● **Quoted passage**:
=== Begin Enclosure ===

Argued for the pursuers—Even if the sum sued for was regarded as founded on a personal obligation merely, the pursuers ought to prevail. For the right had been well assigned to their author under the assignation to writs, and the defender at all events represented his father personally, and his father was a party to the agreement of 1866. The true view, however, was that the submission and decree-arbitral did not extinguish the servitude, but merely liquidated the annual prestations in respect of it by fixing an annual money payment. In that view, the defender, even as heir of entail, was bound, for an heir of entail was entitled to commute a burden already existing on the entailed estate— Magistrates of Dysart v. Rosslyn, November 27, 1832, 11 S. 94. The effect of the submission and decree-arbitral was to provide for the payment of dry multures in the future. Dry multures were not the same as abstracted multures. The latter were damages for not bringing corn within the thirl to be ground at the mill, whereas dry multures were a perpetual payment to be free of the obligation to send grain to the mill. The former could not be exacted unless the mill were in existence and fit for grinding, but no such condition attached to dry multures. That was the necessary result of the authorities, although it had never been in terms so decided— Kinnaird v. Drummond, 1675, M. 10,862; Stuart v. Erskine, 1741, M. 16,020; Maxwell v. Glasgow University, 1745, M. 16,022; Elphinstone v. Leith, 1749, 16,026. It would be inequitable to require that the mill should be kept standing when there was no obligation to send grain to be ground at it. That this was the nature of the rights here was plain from the terms of the submission and decree-arbitral, and was supported by the practice of about seventy years.

At advising—

Lord Justice-Clerk—The pursuers ask declarator that they have right to a sum of £4, 1s. 4 1 2d. per annum from the defender as proprietor of lands in the sucken or thirlage of the mill of Nairn, that sum being the reduced rate of converted multures, sequels, and services pertaining to the mill from his lands. Their declarator is based on a decreet-arbitral dated in 1814, which was issued in a submission between the then proprietors of the mill and the proprietors of land in the sucken or thirlage. The question is raised whether the defender is proprietor of the subjects or holds them only as an heir of entail. But in the view I take of the case this point is of no consequence.

=== End Enclosure ===

● **Your tasks**:
1. From the report of the Nairn mill case, reproduce word for word the part that opens with the words containing "At advising—" and closes with "of no consequence.".
2. Condense the paragraph of the Nairn mill case report that begins "Lord Justice-Clerk—The pursuers ask declarator" into a short bulleted list that keeps its main facts.

● **Data to examine**:
=== Begin Enclosure ===

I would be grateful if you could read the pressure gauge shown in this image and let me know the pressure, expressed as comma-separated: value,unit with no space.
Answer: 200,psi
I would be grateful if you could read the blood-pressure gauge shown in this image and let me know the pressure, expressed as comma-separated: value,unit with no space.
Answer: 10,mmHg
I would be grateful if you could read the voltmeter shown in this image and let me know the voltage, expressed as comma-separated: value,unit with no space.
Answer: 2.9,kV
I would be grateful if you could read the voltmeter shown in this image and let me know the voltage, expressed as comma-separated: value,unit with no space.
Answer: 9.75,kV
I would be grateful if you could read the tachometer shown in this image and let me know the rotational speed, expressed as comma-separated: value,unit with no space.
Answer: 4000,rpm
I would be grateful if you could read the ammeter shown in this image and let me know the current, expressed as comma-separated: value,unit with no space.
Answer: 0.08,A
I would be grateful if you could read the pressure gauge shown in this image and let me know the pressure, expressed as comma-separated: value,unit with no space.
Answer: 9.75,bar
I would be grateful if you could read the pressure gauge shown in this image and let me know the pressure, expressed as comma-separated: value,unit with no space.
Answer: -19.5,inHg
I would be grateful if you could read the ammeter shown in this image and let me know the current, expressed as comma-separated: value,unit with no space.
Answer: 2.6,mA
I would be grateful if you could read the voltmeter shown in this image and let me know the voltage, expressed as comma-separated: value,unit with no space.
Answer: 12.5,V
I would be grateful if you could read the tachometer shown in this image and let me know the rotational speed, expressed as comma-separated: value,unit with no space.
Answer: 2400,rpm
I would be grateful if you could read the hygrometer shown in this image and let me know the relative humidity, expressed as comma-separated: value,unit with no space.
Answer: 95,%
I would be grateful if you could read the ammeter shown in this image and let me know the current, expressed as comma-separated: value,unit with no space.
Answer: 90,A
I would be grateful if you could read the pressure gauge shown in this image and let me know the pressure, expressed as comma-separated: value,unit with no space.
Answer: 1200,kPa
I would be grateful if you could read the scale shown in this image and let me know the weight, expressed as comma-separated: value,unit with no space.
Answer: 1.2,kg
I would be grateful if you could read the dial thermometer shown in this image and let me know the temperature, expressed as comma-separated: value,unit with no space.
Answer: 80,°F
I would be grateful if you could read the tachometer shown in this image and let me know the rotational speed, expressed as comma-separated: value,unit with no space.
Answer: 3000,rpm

=== End Enclosure ===

● **Answers for each item**:
1.
At advising—

Lord Justice-Clerk—The pursuers ask declarator that they have right to a sum of £4, 1s. 4 1 2d. per annum from the defender as proprietor of lands in the sucken or thirlage of the mill of Nairn, that sum being the reduced rate of converted multures, sequels, and services pertaining to the mill from his lands. Their declarator is based on a decreet-arbitral dated in 1814, which was issued in a submission between the then proprietors of the mill and the proprietors of land in the sucken or thirlage. The question is raised whether the defender is proprietor of the subjects or holds them only as an heir of entail. But in the view I take of the case this point is of no consequence.

2.
- The pursuers seek declarator of their right to an annual sum from the defender, as proprietor of lands in the sucken or thirlage of the mill of Nairn.
- The sum is the reduced rate of converted multures, sequels, and services pertaining to the mill from his lands.
- The claim rests on a decreet-arbitral of 1814. It was issued in a submission between the then proprietors of the mill and the proprietors of land in the sucken or thirlage.
- It is disputed whether the defender owns the subjects or holds them only as an heir of entail. The Lord Justice-Clerk considers that point of no consequence.